• Your task: Please set down the lines below, from the start of the lines through the line containing "### Languages", copying each one without any change and leaving the pictures out.

★ ★ ★ ★ ★

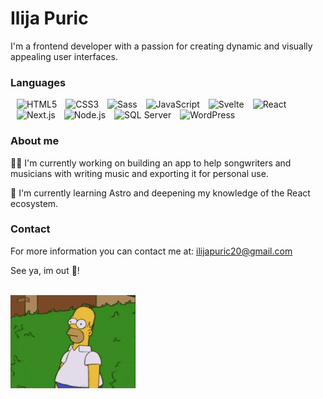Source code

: # Ilija Puric

I'm a frontend developer with a passion for creating dynamic and visually appealing user interfaces.

### Languages

<img
  width="50px"
  style="padding-left:10px"
  alt="HTML5"
  src="https://cdn.jsdelivr.net/gh/devicons/devicon@latest/icons/html5/html5-original.svg"
/>
<img
  width="50px"
  style="padding-left:10px"
  alt="CSS3"
  src="https://cdn.jsdelivr.net/gh/devicons/devicon@latest/icons/css3/css3-original.svg"
/>
<img
  width="50px"
  style="padding-left:10px"
  alt="Sass"
  src="https://cdn.jsdelivr.net/gh/devicons/devicon@latest/icons/sass/sass-original.svg"
/>
<img
  width="50px"
  style="padding-left:10px"
  alt="JavaScript"
  src="https://cdn.jsdelivr.net/gh/devicons/devicon@latest/icons/javascript/javascript-original.svg"
/>
<img
  width="50px"
  style="padding-left:10px"
  alt="Svelte"
  src="https://cdn.jsdelivr.net/gh/devicons/devicon@latest/icons/svelte/svelte-original.svg"
/>
<img
  width="50px"
  style="padding-left:10px"
  alt="React"
  src="https://cdn.jsdelivr.net/gh/devicons/devicon@latest/icons/react/react-original.svg"
/>
<img
  width="50px"
  style="padding-left:10px"
  alt="Next.js"
  src="https://cdn.jsdelivr.net/gh/devicons/devicon@latest/icons/nextjs/nextjs-original.svg"
/>
<img
  width="50px"
  style="padding-left:10px"
  alt="Node.js"
  src="https://cdn.jsdelivr.net/gh/devicons/devicon@latest/icons/nodejs/nodejs-original-wordmark.svg"
/>
<img
  width="50px"
  style="padding-left:10px"
  alt="SQL Server"
  src="https://cdn.jsdelivr.net/gh/devicons/devicon@latest/icons/microsoftsqlserver/microsoftsqlserver-original.svg"
/>
<img
  width="50px"
  style="padding-left:10px"
  alt="WordPress"
  src="https://cdn.jsdelivr.net/gh/devicons/devicon@latest/icons/wordpress/wordpress-original.svg"
/>

### About me

👩‍💻 I'm currently working on building an app to help songwriters and musicians with writing music and exporting it for personal use.

🧠 I'm currently learning Astro and deepening my knowledge of the React ecosystem.

### Contact

For more information you can contact me at: ilijapuric20@gmail.com

See ya, im out 👋!

<br/>
<img
  width="200px"
  src="static/the-simpsons-homer-simpson.gif"
  alt="hommer in bush"
/>
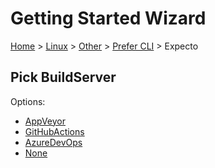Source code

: <!--
GENERATED FILE - DO NOT EDIT
This file was generated by [MarkdownSnippets](https://github.com/SimonCropp/MarkdownSnippets).
Source File: /docs/mdsource/wiz/Linux_Other_Cli_Expecto.source.md
To change this file edit the source file and then run MarkdownSnippets.
-->

# Getting Started Wizard

[Home](/docs/wiz/readme.md) > [Linux](Linux.md) > [Other](Linux_Other.md) > [Prefer CLI](Linux_Other_Cli.md) > Expecto

## Pick BuildServer

Options:
 * [AppVeyor](Linux_Other_Cli_Expecto_AppVeyor.md)
 * [GitHubActions](Linux_Other_Cli_Expecto_GitHubActions.md)
 * [AzureDevOps](Linux_Other_Cli_Expecto_AzureDevOps.md)
 * [None](Linux_Other_Cli_Expecto_None.md)
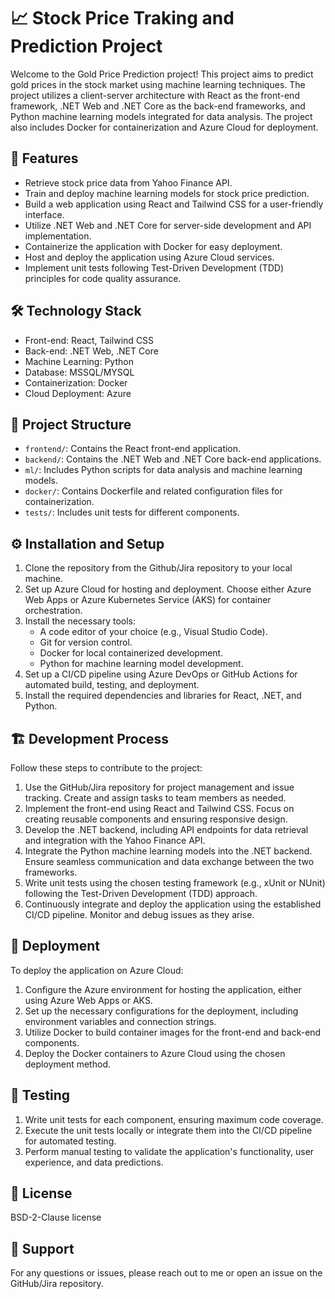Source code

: # 📈 Stock Price Traking and Prediction Project

Welcome to the Gold Price Prediction project! This project aims to predict gold prices in the stock market using machine learning techniques. The project utilizes a client-server architecture with React as the front-end framework, .NET Web and .NET Core as the back-end frameworks, and Python machine learning models integrated for data analysis. The project also includes Docker for containerization and Azure Cloud for deployment.

## 🚀 Features

- Retrieve stock price data from Yahoo Finance API.
- Train and deploy machine learning models for stock price prediction.
- Build a web application using React and Tailwind CSS for a user-friendly interface.
- Utilize .NET Web and .NET Core for server-side development and API implementation.
- Containerize the application with Docker for easy deployment.
- Host and deploy the application using Azure Cloud services.
- Implement unit tests following Test-Driven Development (TDD) principles for code quality assurance.

## 🛠️ Technology Stack

- Front-end: React, Tailwind CSS
- Back-end: .NET Web, .NET Core
- Machine Learning: Python
- Database: MSSQL/MYSQL
- Containerization: Docker
- Cloud Deployment: Azure

## 📂 Project Structure

- `frontend/`: Contains the React front-end application.
- `backend/`: Contains the .NET Web and .NET Core back-end applications.
- `ml/`: Includes Python scripts for data analysis and machine learning models.
- `docker/`: Contains Dockerfile and related configuration files for containerization.
- `tests/`: Includes unit tests for different components.

## ⚙️ Installation and Setup

1. Clone the repository from the Github/Jira repository to your local machine.
2. Set up Azure Cloud for hosting and deployment. Choose either Azure Web Apps or Azure Kubernetes Service (AKS) for container orchestration.
3. Install the necessary tools:
   - A code editor of your choice (e.g., Visual Studio Code).
   - Git for version control.
   - Docker for local containerized development.
   - Python for machine learning model development.
4. Set up a CI/CD pipeline using Azure DevOps or GitHub Actions for automated build, testing, and deployment.
5. Install the required dependencies and libraries for React, .NET, and Python.

## 🏗  Development Process

Follow these steps to contribute to the project:

1. Use the GitHub/Jira repository for project management and issue tracking. Create and assign tasks to team members as needed.
2. Implement the front-end using React and Tailwind CSS. Focus on creating reusable components and ensuring responsive design.
3. Develop the .NET backend, including API endpoints for data retrieval and integration with the Yahoo Finance API.
4. Integrate the Python machine learning models into the .NET backend. Ensure seamless communication and data exchange between the two frameworks.
5. Write unit tests using the chosen testing framework (e.g., xUnit or NUnit) following the Test-Driven Development (TDD) approach.
6. Continuously integrate and deploy the application using the established CI/CD pipeline. Monitor and debug issues as they arise.

## 🚢  Deployment

To deploy the application on Azure Cloud:

1. Configure the Azure environment for hosting the application, either using Azure Web Apps or AKS.
2. Set up the necessary configurations for the deployment, including environment variables and connection strings.
3. Utilize Docker to build container images for the front-end and back-end components.
4. Deploy the Docker containers to Azure Cloud using the chosen deployment method.

## 🧪 Testing

1. Write unit tests for each component, ensuring maximum code coverage.
2. Execute the unit tests locally or integrate them into the CI/CD pipeline for automated testing.
3. Perform manual testing to validate the application's functionality, user experience, and data predictions.

## 📝 License

BSD-2-Clause license

## 🦾 Support

For any questions or issues, please reach out to me or open an issue on the GitHub/Jira repository.

##

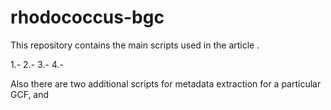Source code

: # rhodococcus-bgc

This repository contains the main scripts used in the article .

1.-
2.-
3.-
4.-

Also there are two additional scripts for metadata extraction for a particular GCF, and 
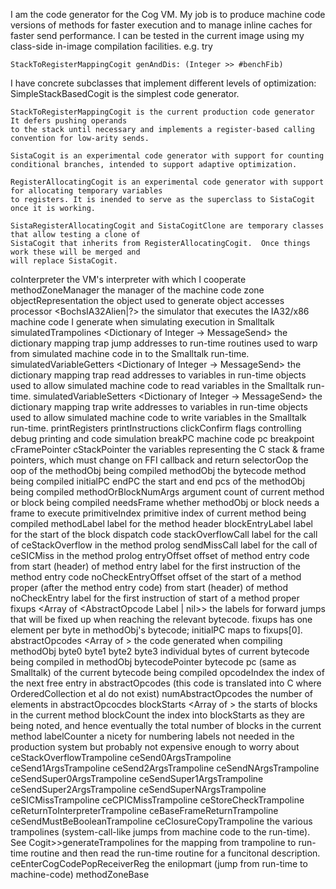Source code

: I am the code generator for the Cog VM.  My job is to produce machine code versions of methods for faster execution and to manage inline caches for faster send performance.  I can be tested in the current image using my class-side in-image compilation facilities.  e.g. try

	StackToRegisterMappingCogit genAndDis: (Integer >> #benchFib)

I have concrete subclasses that implement different levels of optimization:
	SimpleStackBasedCogit is the simplest code generator.

	StackToRegisterMappingCogit is the current production code generator  It defers pushing operands
	to the stack until necessary and implements a register-based calling convention for low-arity sends.

	SistaCogit is an experimental code generator with support for counting
	conditional branches, intended to support adaptive optimization.

	RegisterAllocatingCogit is an experimental code generator with support for allocating temporary variables
	to registers. It is inended to serve as the superclass to SistaCogit once it is working.

	SistaRegisterAllocatingCogit and SistaCogitClone are temporary classes that allow testing a clone of
	SistaCogit that inherits from RegisterAllocatingCogit.  Once things work these will be merged and
	will replace SistaCogit.

coInterpreter <CoInterpreterSimulator>
	the VM's interpreter with which I cooperate
methodZoneManager <CogMethodZoneManager>
	the manager of the machine code zone
objectRepresentation <CogObjectRepresentation>
	the object used to generate object accesses
processor <BochsIA32Alien|?>
	the simulator that executes the IA32/x86 machine code I generate when simulating execution in Smalltalk
simulatedTrampolines <Dictionary of Integer -> MessageSend>
	the dictionary mapping trap jump addresses to run-time routines used to warp from simulated machine code in to the Smalltalk run-time.
simulatedVariableGetters <Dictionary of Integer -> MessageSend>
	the dictionary mapping trap read addresses to variables in run-time objects used to allow simulated machine code to read variables in the Smalltalk run-time.
simulatedVariableSetters <Dictionary of Integer -> MessageSend>
	the dictionary mapping trap write addresses to variables in run-time objects used to allow simulated machine code to write variables in the Smalltalk run-time.
printRegisters printInstructions clickConfirm <Boolean>
	flags controlling debug printing and code simulation
breakPC <Integer>
	machine code pc breakpoint
cFramePointer cStackPointer <Integer>
	the variables representing the C stack & frame pointers, which must change on FFI callback and return
selectorOop <sqInt>
	the oop of the methodObj being compiled
methodObj <sqInt>
	the bytecode method being compiled
initialPC endPC <Integer>
	the start and end pcs of the methodObj being compiled
methodOrBlockNumArgs <Integer>
	argument count of current method or block being compiled
needsFrame <Boolean>
	whether methodObj or block needs a frame to execute
primitiveIndex <Integer>
	primitive index of current method being compiled
methodLabel <CogAbstractOpcode>
	label for the method header
blockEntryLabel <CogAbstractOpcode>
	label for the start of the block dispatch code
stackOverflowCall <CogAbstractOpcode>
	label for the call of ceStackOverflow in the method prolog
sendMissCall <CogAbstractOpcode>
	label for the call of ceSICMiss in the method prolog
entryOffset <Integer>
	offset of method entry code from start (header) of method
entry <CogAbstractOpcode>
	label for the first instruction of the method entry code
noCheckEntryOffset <Integer>
	offset of the start of a method proper (after the method entry code) from start (header) of method
noCheckEntry <CogAbstractOpcode>
	label for the first instruction of start of a method proper
fixups <Array of <AbstractOpcode Label | nil>>
	the labels for forward jumps that will be fixed up when reaching the relevant bytecode.  fixups has one element per byte in methodObj's bytecode; initialPC maps to fixups[0].
abstractOpcodes <Array of <AbstractOpcode>>
	the code generated when compiling methodObj
byte0 byte1 byte2 byte3 <Integer>
	individual bytes of current bytecode being compiled in methodObj
bytecodePointer <Integer>
	bytecode pc (same as Smalltalk) of the current bytecode being compiled
opcodeIndex <Integer>
	the index of the next free entry in abstractOpcodes (this code is translated into C where OrderedCollection et al do not exist)
numAbstractOpcodes <Integer>
	the number of elements in abstractOpcocdes
blockStarts <Array of <BlockStart>>
	the starts of blocks in the current method
blockCount
	the index into blockStarts as they are being noted, and hence eventually the total number of blocks in the current method
labelCounter <Integer>
	a nicety for numbering labels not needed in the production system but probably not expensive enough to worry about
ceStackOverflowTrampoline <Integer>
ceSend0ArgsTrampoline <Integer>
ceSend1ArgsTrampoline <Integer>
ceSend2ArgsTrampoline <Integer>
ceSendNArgsTrampoline <Integer>
ceSendSuper0ArgsTrampoline <Integer>
ceSendSuper1ArgsTrampoline <Integer>
ceSendSuper2ArgsTrampoline <Integer>
ceSendSuperNArgsTrampoline <Integer>
ceSICMissTrampoline <Integer>
ceCPICMissTrampoline <Integer>
ceStoreCheckTrampoline <Integer>
ceReturnToInterpreterTrampoline <Integer>
ceBaseFrameReturnTrampoline <Integer>
ceSendMustBeBooleanTrampoline <Integer>
ceClosureCopyTrampoline <Integer>
	the various trampolines (system-call-like jumps from machine code to the run-time).
	See Cogit>>generateTrampolines for the mapping from trampoline to run-time
	routine and then read the run-time routine for a funcitonal description.
ceEnterCogCodePopReceiverReg <Integer>
	the enilopmart (jump from run-time to machine-code)
methodZoneBase <Integer>
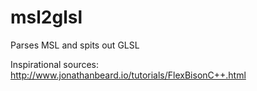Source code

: # msl2glsl
Parses MSL and spits out GLSL

Inspirational sources:
http://www.jonathanbeard.io/tutorials/FlexBisonC++.html
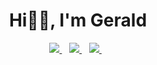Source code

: <h1 align="center">Hi👋🏼, I'm Gerald</h1>
<p align='center'> 
  <a href="https://twitter.com/geraldelorm">
    <img src="https://img.shields.io/badge/twitter-%231DA1F2.svg?&style=for-the-badge&logo=twitter&logoColor=white" />
  </a>&nbsp;&nbsp;
  <a href="mailto:geraldelorm14@gmail.com">
    <img src="https://img.shields.io/badge/email-%23D14836.svg?&style=for-the-badge&logo=gmail&logoColor=white" />
  </a>&nbsp;&nbsp;
  <a href="https://www.linkedin.com/in/geraldelorm/">
    <img src="https://img.shields.io/badge/linkedin-%230077B5.svg?&style=for-the-badge&logo=linkedin&logoColor=white" />
  </a>&nbsp;&nbsp;
  <!-- <a href="https://geraldelorm.tech">
    <img src="https://img.shields.io/badge/Website-46a2f1.svg?&style=for-the-badge&logo=Google-Chrome&logoColor=white" />
  </a>&nbsp;&nbsp; -->
</p>
<!-- <p align = "center">
  <img src="https://komarev.com/ghpvc/?username=geraldelorm">
</p> --> 

<!-- ----------------------------------------------------------------------------------------------------- -->

<!-- - 👨🏽‍💻 Currently working as a freelance UI/UX designer and web developer. 
- 🔭 I’m currently working on personal projects as well -->
<!-- - 💬 Ask me about tech, software engineering and music
- 🤝 Open for collaborations on projects
- 🏀 Fun fact: I enjoy playing basketball and flying drones -->
 <!-- - 🌱 I’m currently learning Bloc as a state management
- 👯 I’m looking to collaborate on flutter or dart projects -->

<!-- ----------------------------------------------------------------------------------------------------- -->

<!-- <details open>
  <summary> 😇 <b>My Github Stats</b>: </summary>
<br>
<p align = "center">
  <img src = "https://github-readme-stats.vercel.app/api?username=geraldelorm&show_icons=true&theme=light&line_height=33">
  
  <p align="center"> <img src="https://komarev.com/ghpvc/?username=geraldelorm" alt="geraldelorm" /> </p>
</p>
<!-- <p align = "center">
  <img src = "https://github-readme-stats.vercel.app/api/top-langs/?username=geraldelorm&hide=html,visualbasicless&theme=dark&layout=compact&line_height=33">
</p> -->
<!-- </details> --> 
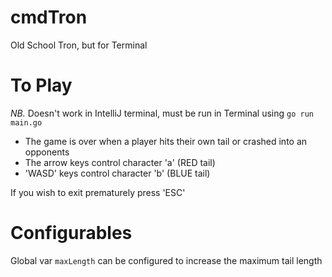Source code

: # cmdTron
Old School Tron, but for Terminal

# To Play
*NB.* Doesn't work in IntelliJ terminal, must be run in Terminal using `go run main.go`

- The game is over when a player hits their own tail or crashed into an opponents
- The arrow keys control character 'a' (RED tail)
- 'WASD' keys control character 'b' (BLUE tail)

If you wish to exit prematurely press 'ESC'

# Configurables
Global var `maxLength` can be configured to increase the maximum tail length
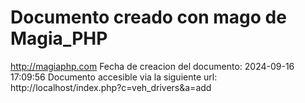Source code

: # Documento creado con mago de Magia_PHP 
http://magiaphp.com 
Fecha de creacion del documento: 2024-09-16 17:09:56 
Documento accesible via la siguiente url:  
http://localhost/index.php?c=veh_drivers&a=add 

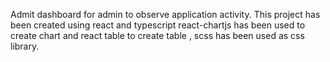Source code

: Admit dashboard for admin to observe application activity. This project has been created using react and typescript react-chartjs has been used to create chart and react table to create table , scss has been used as css library.
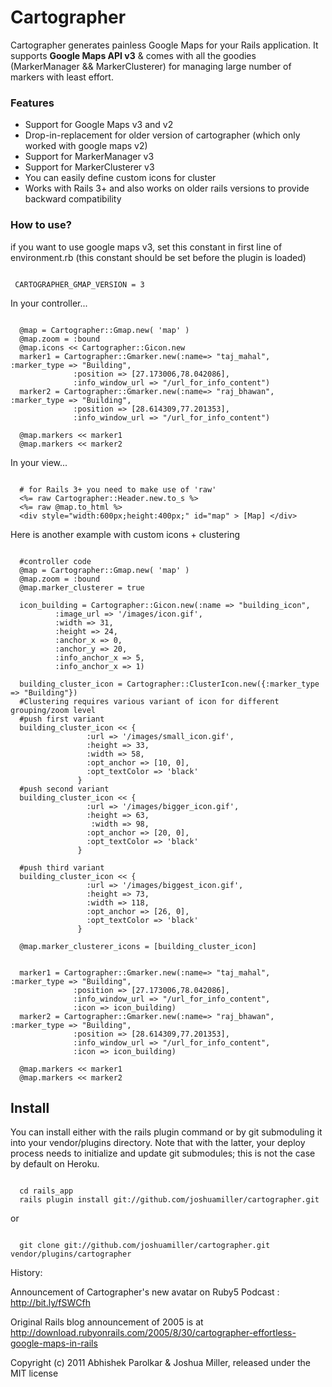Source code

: Cartographer
============
  Cartographer generates painless Google Maps for your Rails application. It supports **Google Maps API v3** & comes with all the goodies (MarkerManager && MarkerClusterer) for managing large number of markers with least effort.


### Features
* Support for Google Maps v3 and v2
* Drop-in-replacement for older version of cartographer (which only worked with google maps v2)
* Support for MarkerManager v3
* Support for MarkerClusterer v3
* You can easily define custom icons for cluster
* Works with Rails 3+ and also works on older rails versions to provide backward compatibility

### How to use?

if you want to use google maps v3, set this constant in first line of environment.rb (this constant should be set before the plugin is loaded)
<pre><code>
 CARTOGRAPHER_GMAP_VERSION = 3
</code></pre>

In your controller...
<pre><code>
  @map = Cartographer::Gmap.new( 'map' )
  @map.zoom = :bound
  @map.icons << Cartographer::Gicon.new
  marker1 = Cartographer::Gmarker.new(:name=&gt; &quot;taj_mahal&quot;, :marker_type =&gt; &quot;Building&quot;,
              :position =&gt; [27.173006,78.042086],
              :info_window_url =&gt; &quot;/url_for_info_content&quot;)
  marker2 = Cartographer::Gmarker.new(:name=&gt; &quot;raj_bhawan&quot;, :marker_type =&gt; &quot;Building&quot;,
              :position =&gt; [28.614309,77.201353],
              :info_window_url =&gt; &quot;/url_for_info_content&quot;)

  @map.markers &lt;&lt; marker1
  @map.markers &lt;&lt; marker2
</code></pre>

In your view...
<pre><code>
  # for Rails 3+ you need to make use of 'raw'
  &lt;%= raw Cartographer::Header.new.to_s %&gt;
  &lt;%= raw @map.to_html %&gt;
  &lt;div style=&quot;width:600px;height:400px;&quot; id=&quot;map&quot; &gt; [Map] &lt;/div&gt;
</code></pre>

Here is another example with custom icons + clustering
<pre><code>
  #controller code
  @map = Cartographer::Gmap.new( 'map' )
  @map.zoom = :bound
  @map.marker_clusterer = true

  icon_building = Cartographer::Gicon.new(:name =&gt; &quot;building_icon&quot;,
          :image_url =&gt; '/images/icon.gif',
          :width =&gt; 31,
          :height =&gt; 24,
          :anchor_x =&gt; 0,
          :anchor_y =&gt; 20,
          :info_anchor_x =&gt; 5,
          :info_anchor_x =&gt; 1)

  building_cluster_icon = Cartographer::ClusterIcon.new({:marker_type =&gt; &quot;Building&quot;})
  #Clustering requires various variant of icon for different grouping/zoom level
  #push first variant
  building_cluster_icon &lt;&lt; {
                 :url =&gt; '/images/small_icon.gif',
                 :height =&gt; 33,
                 :width =&gt; 58,
                 :opt_anchor =&gt; [10, 0],
                 :opt_textColor =&gt; 'black'
               }
  #push second variant
  building_cluster_icon &lt;&lt; {
                 :url =&gt; '/images/bigger_icon.gif',
                 :height =&gt; 63,
                  :width =&gt; 98,
                 :opt_anchor =&gt; [20, 0],
                 :opt_textColor =&gt; 'black'
               }

  #push third variant
  building_cluster_icon &lt;&lt; {
                 :url =&gt; '/images/biggest_icon.gif',
                 :height =&gt; 73,
                 :width =&gt; 118,
                 :opt_anchor =&gt; [26, 0],
                 :opt_textColor =&gt; 'black'
               }

  @map.marker_clusterer_icons = [building_cluster_icon]


  marker1 = Cartographer::Gmarker.new(:name=&gt; &quot;taj_mahal&quot;, :marker_type =&gt; &quot;Building&quot;,
              :position =&gt; [27.173006,78.042086],
              :info_window_url =&gt; &quot;/url_for_info_content&quot;,
              :icon =&gt; icon_building)
  marker2 = Cartographer::Gmarker.new(:name=&gt; &quot;raj_bhawan&quot;, :marker_type =&gt; &quot;Building&quot;,
              :position =&gt; [28.614309,77.201353],
              :info_window_url =&gt; &quot;/url_for_info_content&quot;,
              :icon =&gt; icon_building)

  @map.markers &lt;&lt; marker1
  @map.markers &lt;&lt; marker2
</code></pre>

Install
-------

You can install either with the rails plugin command or by git submoduling it into your vendor/plugins directory.  Note that with the latter, your deploy process needs to initialize and update git submodules; this is not the case by default on Heroku.

<pre><code>
  cd rails_app
  rails plugin install git://github.com/joshuamiller/cartographer.git
</code></pre>
or
<pre><code>
  git clone git://github.com/joshuamiller/cartographer.git vendor/plugins/cartographer
</code></pre>


History:

Announcement of Cartographer's new avatar on Ruby5 Podcast : <a href="http://bit.ly/fSWCfh">http://bit.ly/fSWCfh</a>

Original Rails blog announcement of 2005 is at http://download.rubyonrails.com/2005/8/30/cartographer-effortless-google-maps-in-rails

Copyright (c) 2011 Abhishek Parolkar & Joshua Miller, released under the MIT license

★ ★ ★ ★ ★

• Completed exercise:
Source code

: # Ilija Puric

I'm a frontend developer with a passion for creating dynamic and visually appealing user interfaces.

### Languages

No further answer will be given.